This week China, Australia, and the United States began their first ever trilateral military exercise.
The exercise is taking place in the wilderness in northern Australia, and is scheduled to run through October 25. The three countries first announced that they would be holding the unprecedented military exercise back in July. At the time of that announcement, officials said that the negotiations for Exercise Kowari 14, as the exercise is called, had already been going on for months, and the exact details of the drills were still being worked out.
In a statement released at the start of the drills this week, Australia’s Defense Ministry said that ten soldiers from each one of the three countries are directly participating in the exercise, but an 100 additional Australian military personnel would be supporting the participants in some capacity.
In the same statement, Australian Defense Minister David Johnston was quoted as saying: “Exercise Kowari 14 will provide participants with an understanding of the basic principles, procedures, techniques and equipment that can enhance survival prospects in the harsh Australian environment.”
“The exercise demonstrates the willingness of Australia, China and the United States to work together in practical ways,” Australia’s defense minister added.

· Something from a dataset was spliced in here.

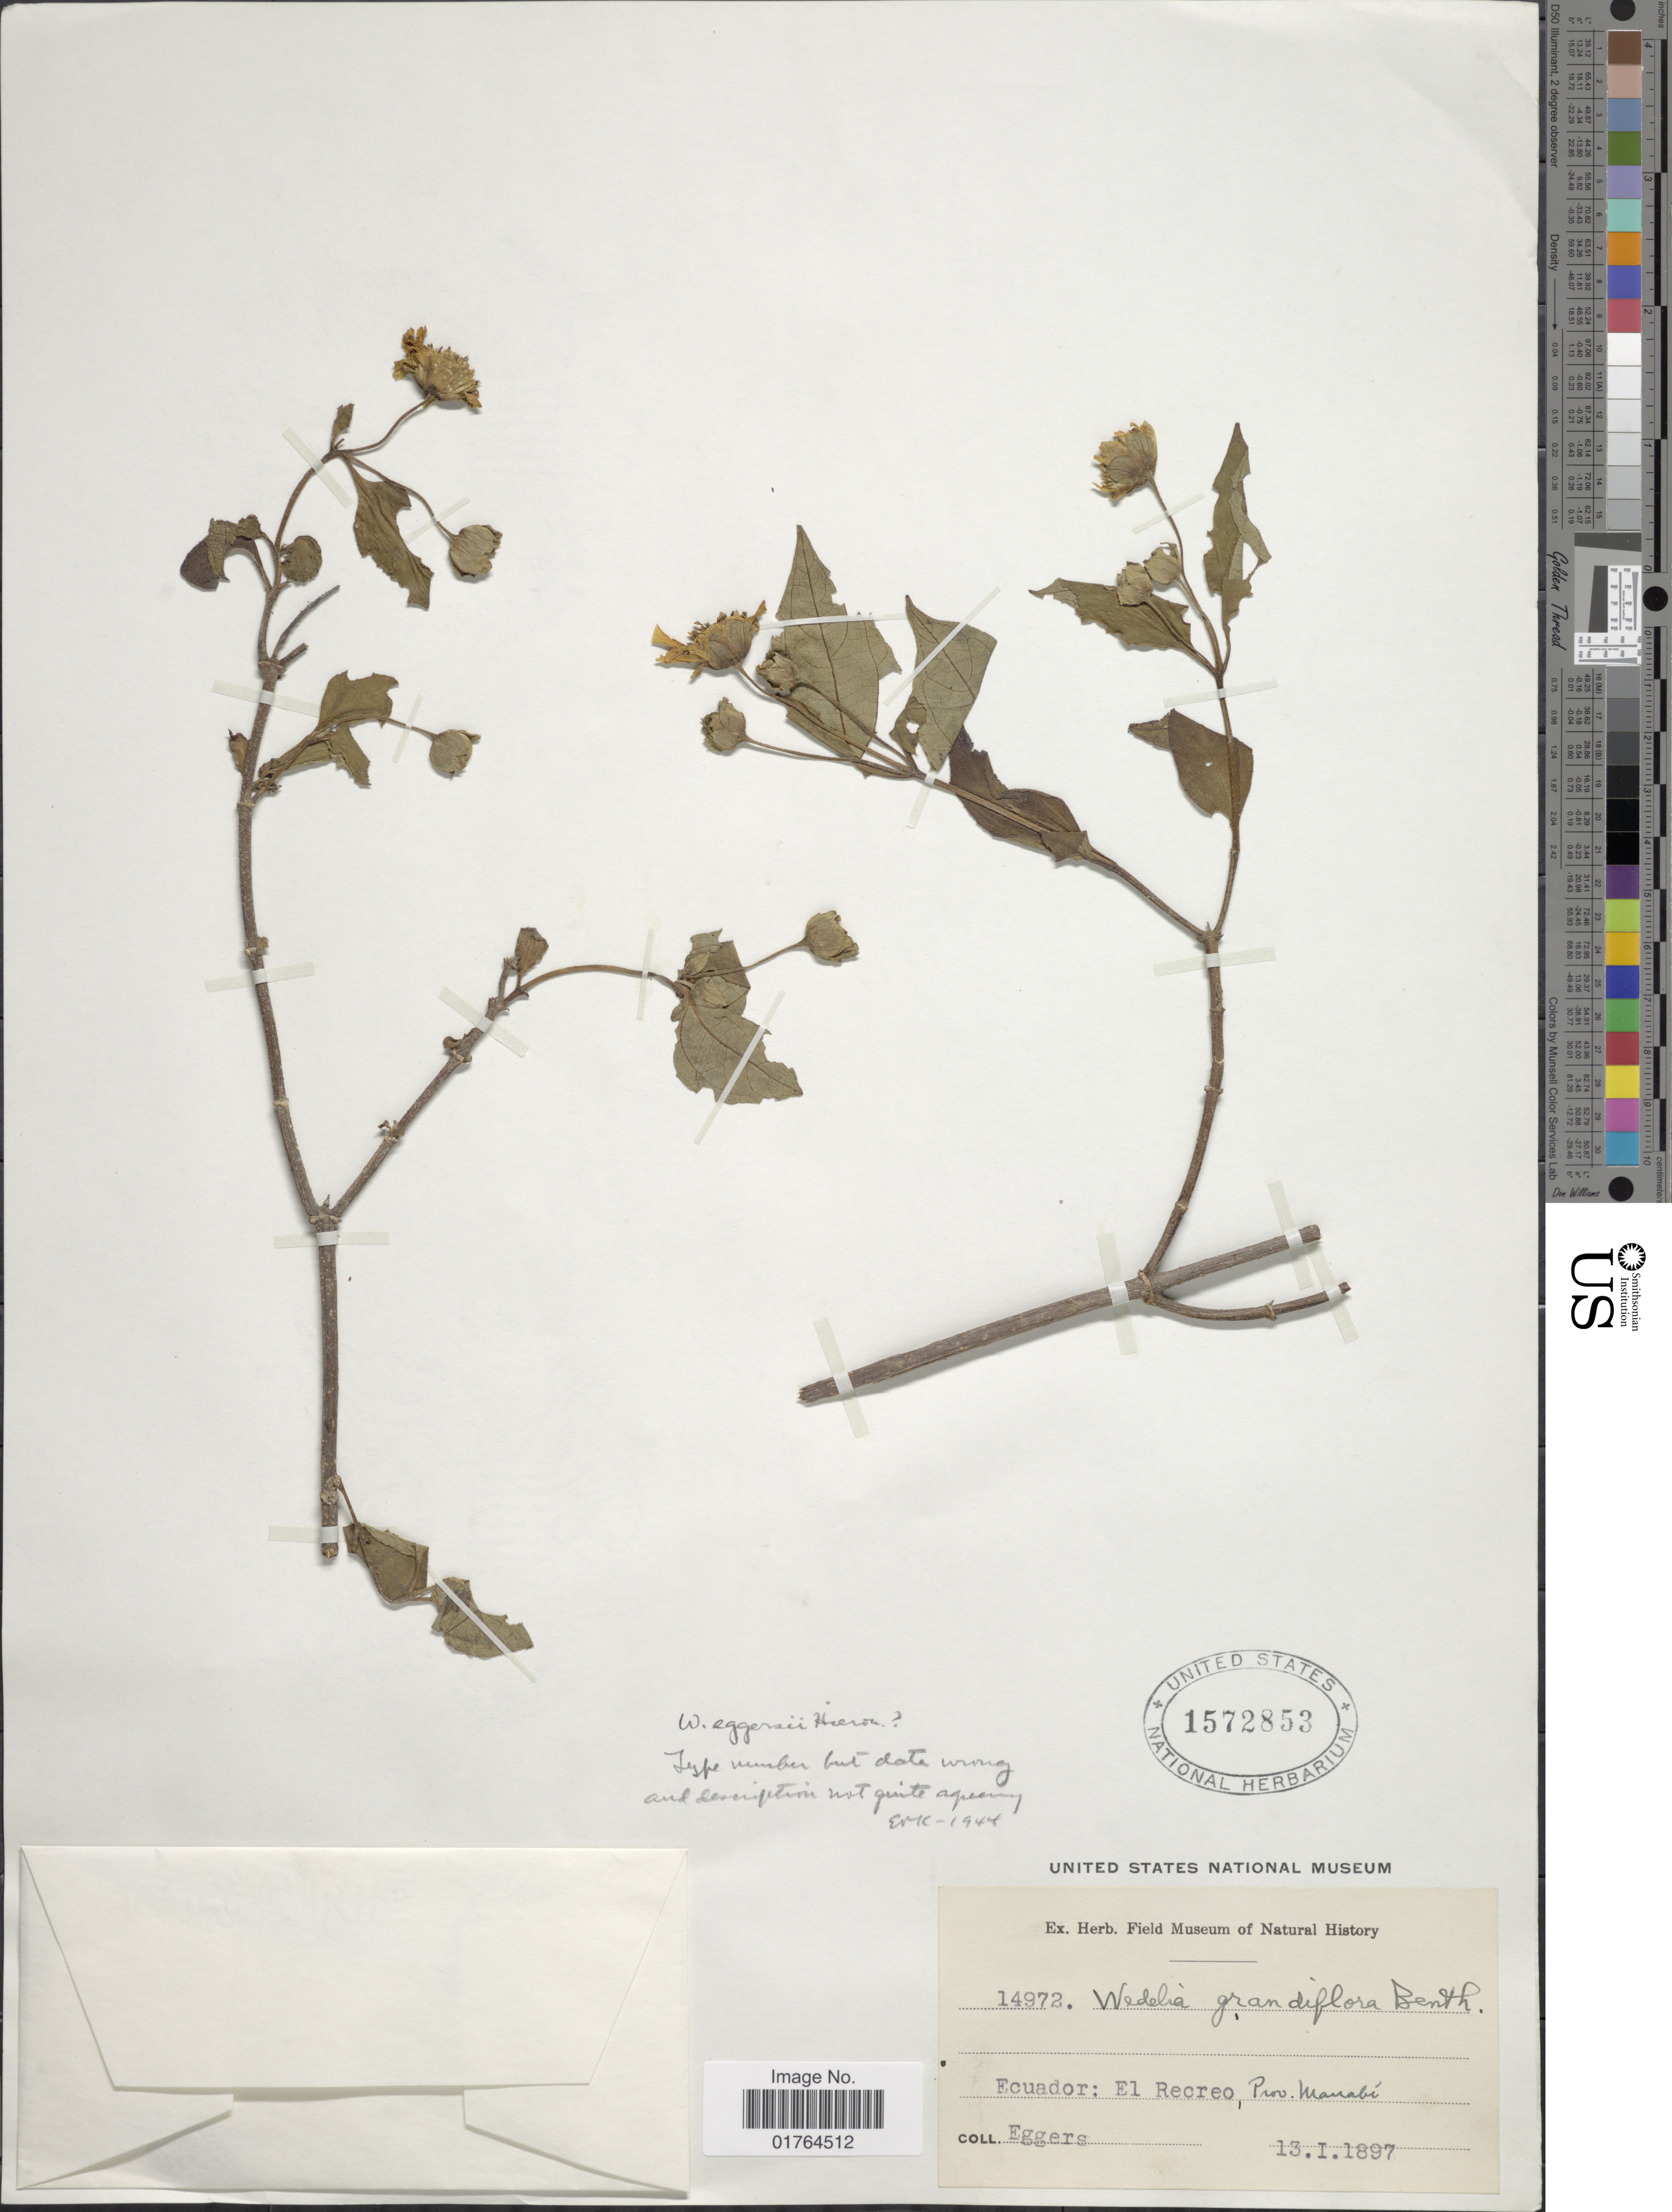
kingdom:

Even outside official statements, the trilateral exercise is being hailed by many as a significant achievement. Over at The Interpreter this week, for example, Rory Medcalf calls the exercise “a good news story in Australia’s strategic relations.” He goes on to write:
“Among other things, this exercise challenges the simplistic notion that the closer Australia gets to its U.S. ally, or indeed to Japan, the more strained and mistrustful becomes its relationship with China. It also undercuts the nonsensical view, bandied about this year by former prime minister Malcolm Fraser, that the alliance diminishes Australia’s chances of doing constructive things with Asian partners.”
In theory I have no objections to the U.S., Australia, and China holding joint exercises like the current one. However, I think such exercises start doing far more harm than good when officials and foreign policy experts from the countries involved try to ascribe significance to them which they clearly don’t warrant.
This is certainly appears to be the case Exercise Kowari, which, as a reminder, comprises of a couple dozen soldiers from the U.S., Chinese, and Australian militaries learning survival techniques in the rugged wilderness of northern Australia. According to Xinhua, some of the actual skills they will be learning over the next two weeks are “how to find food in the rugged countryside and also identify[ing] which plants can be used for emergency medicine.”
This is hardly three militaries strengthening their interoperability in “practical” ways, as the Australian defense minister’s statement seemed to suggest. It is impossible to conceive of any remotely realistic situation in which a group of Chinese, Australian, and American soldiers would find themselves trying to survive together in the rugged countryside of northern Australia.
Which is fine. The exercise was clearly devised by political leaders as a PR stunt intended to convey the message that their three countries — and more specifically their militaries — view each other as genuine partners. As a PR stunt, it was clearly ill-devised in that it sent the exact opposite message as intended. The three sides spent months trying to negotiate a military exercise to create the impression that they view each other as partners, and yet all they could ultimately agree to was a three-week survival course. That alone underlines just how extensive the distrust between them really is.
That is an important thing to know, which makes the exercise valuable and worthwhile, so long as everyone takes away the right lessons.